THE ARCHIPELAGO – a site-specific archival platform for public space 

Digital art and research project by Kaya Behkalam, Clarissa Thieme & Armina Pilav, in collaboration with Farhan Khalid 2022 – ongoing

The archipelago is a site-specific archival platform for public space in the Post-Yugoslav context that brings together war document collections. Thirty years after the wars that led to and followed the breakup of Yugoslavia, many dedicated archival initiatives collectively offer an important multi-perspective view of the region’s recent history. But they rarely come together and often struggle with repression in their respective local contexts. This is where the archipelago comes in, turning a smartphone into an easily accessible archaeological device independent of local political restrictions while bringing together a multitude of archival voices. Historical audio-visual documents tagged with GPS data will be available via an augmented reality (AR) app. Diverse archival holdings can be made topographically and interactively accessible at places they are linked to and encountered in a low-threshold way. The digital art and research project connects different archival initiatives exploring the technology of AR as hands-on participatory archival practices within the Post-Yugoslav space. It will introduce a carefully curated multi-perspective view of the region’s recent history that encourages audience interaction via a mobile AR app, a website archive as well as accompanying public events such as exhibitions, workshops, and film screenings in Bosnia and Herzegovina, Serbia, Kosovo, and Croatia as well as internationally. 

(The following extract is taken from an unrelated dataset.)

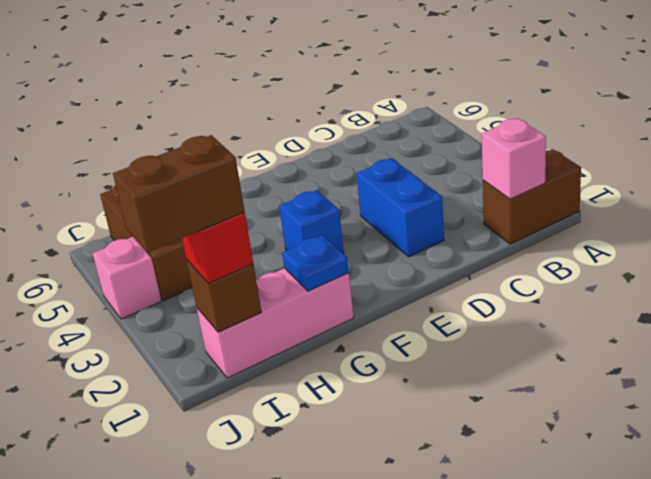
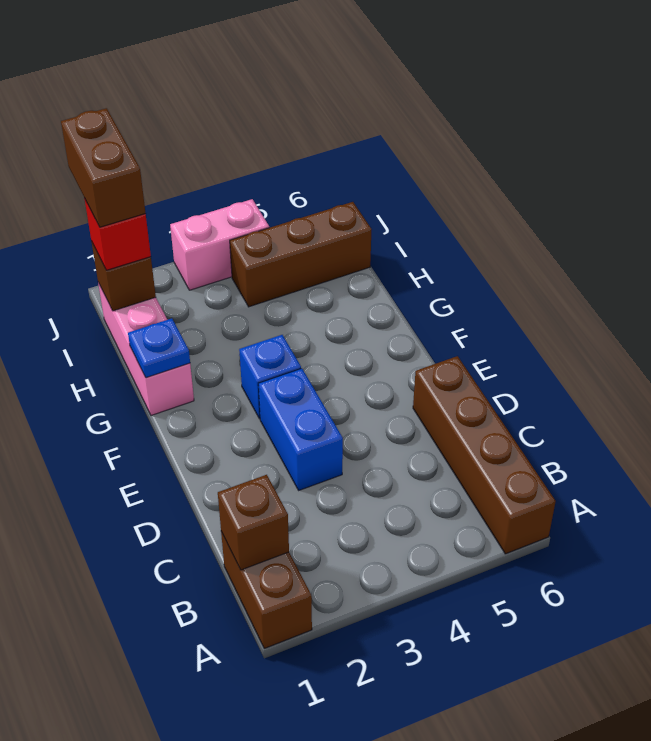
none -> brown 1x4 brick [413,356,556,554]
pink 1x1 brick [482,118,546,199] -> brown 1x1 brick [218,475,289,570]
blue 1x2 brick [357,158,444,257] -> blue 1x2 brick turned to [258,368,343,490]
pink 1x1 brick [92,237,161,319] -> pink 1x2 brick [170,199,269,290]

Together with the archipelago’s partners, in every city, we are exploring different site-specific cases and representational methods through which material is curated and made available in Augmented Reality realm. In Belgrade (Serbia), a collection of counter-memorialization to the “General Stab” will be built up, the former military headquarters of the Yugoslav National Army (YNA) that was destroyed during the NATO bombardments (1999). In Sarajevo (Bosnia and Herzegovina), the focus is on microstories, visual collections from various neighborhoods, and public spaces that play an important social role in Sarajevo, including life during the siege (1992 – 1996). In Mostar (Bosnia & Herzegovina), the river Neretva will be explored as a flowing archive of war in relation to the city and interspecies society living in the toxic and destroyed post-war environment. In Prizren (Kosovo), the collection of an amateur videographer, who documented pre and war-related protests, public events, and Prizren’s transforming urban landscape, is the starting point for collecting further comparative archival material.